By The Herald Editorial Board
While Columbus Day remains a federal holiday, Washington is one of many states that no longer observes it. (Only 23 states and Washington D.C. still recognize it as a paid holiday, CNN reported.) In its stead, many cities and some states have voted to declare the second Monday in October as Indigenous People’s Day.
Bellingham, Seattle, Olympia, Yakima and Spokane are among Washington cities that have voted to rename and repurpose the day. Everett and other Snohomish County cities would do well to adopt a similar declaration, which doesn’t create an official holiday, but a day of honor.
At least 26 cities across the country, and some states, celebrated Native Americans yesterday, with the number growing every year. The idea of celebrating Indigenous People’s Day was first proposed nearly 40 years ago, when a delegation of Native nations to a U.N. conference in Geneva passed a resolution, the Washington Post reported. The effort to rename the day began to see results in 1990, when South Dakota renamed Columbus Day to Native American Day, the Associated Press reported. Two years later, Berkeley, Calif., began observing Indigenous Peoples Day.
So the idea has been around for awhile.

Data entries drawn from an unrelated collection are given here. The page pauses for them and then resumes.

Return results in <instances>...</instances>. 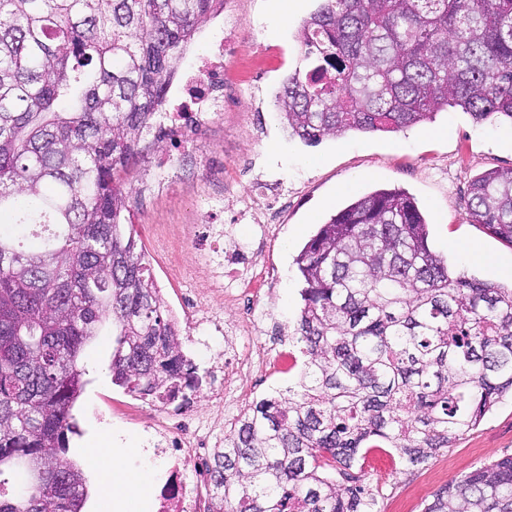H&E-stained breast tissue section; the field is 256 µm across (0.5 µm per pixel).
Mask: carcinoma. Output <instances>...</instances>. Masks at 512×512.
Segmentation results:
<instances>
[{"label": "carcinoma", "instance_id": "obj_1", "mask_svg": "<svg viewBox=\"0 0 512 512\" xmlns=\"http://www.w3.org/2000/svg\"><path fill=\"white\" fill-rule=\"evenodd\" d=\"M224 0H0V512H82L67 462L84 348L115 332L112 384L164 404L203 376L183 351L128 199L142 143ZM276 94L308 144L397 132L449 107L512 123V0H322ZM469 221L512 243V168L470 184ZM288 397L247 406L206 463L211 512H374L353 473L370 448L438 456L512 394V288L429 246L400 189L367 193L295 259ZM13 483L6 497L2 486ZM423 512H512V456Z\"/></svg>", "mask_w": 512, "mask_h": 512}]
</instances>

Seattle joined the movement in 2014, and Spokane this year. “I would hope the country could celebrate a day when indigenous people, and people that have gone through so much, could have a voice,” Scyla Dowd, a 13-year-old member of the Inupiat tribe born in Spokane, told the City Council, The Spokesman-Review reported.
Matt Remle, the Native American liaison at Marysville Pilchuck High School, wrote the resolution passed by the Seattle City Council and Seattle School Board in 2014 and told the Seattle Globalist he’s been impressed by the local and national changes since.
“The national response has been amazing in the sense of how many communities and individuals have taken this up,” Remle said, reporting that people in towns and cities across the country reached out to him asking for advice on establishing Indigenous Peoples Days in their own city.
Joann Kauffman, a Nez Perce tribal member and Spokane resident who first proposed the change to the Spokane City Council, summed up the change in a comment to the Tribal Tribune (Confederated Tribes of the Colville Reservatioon):
“This resolution is the beginning of a step toward truth and reconciliation,” Kauffman said. “The second Monday of October would be really better served in terms of understanding our shared history that began in 1492 as Indigenous Peoples Day.”
The blueprint is there for Everett, and other cities in the region that would like to join this growing, important movement.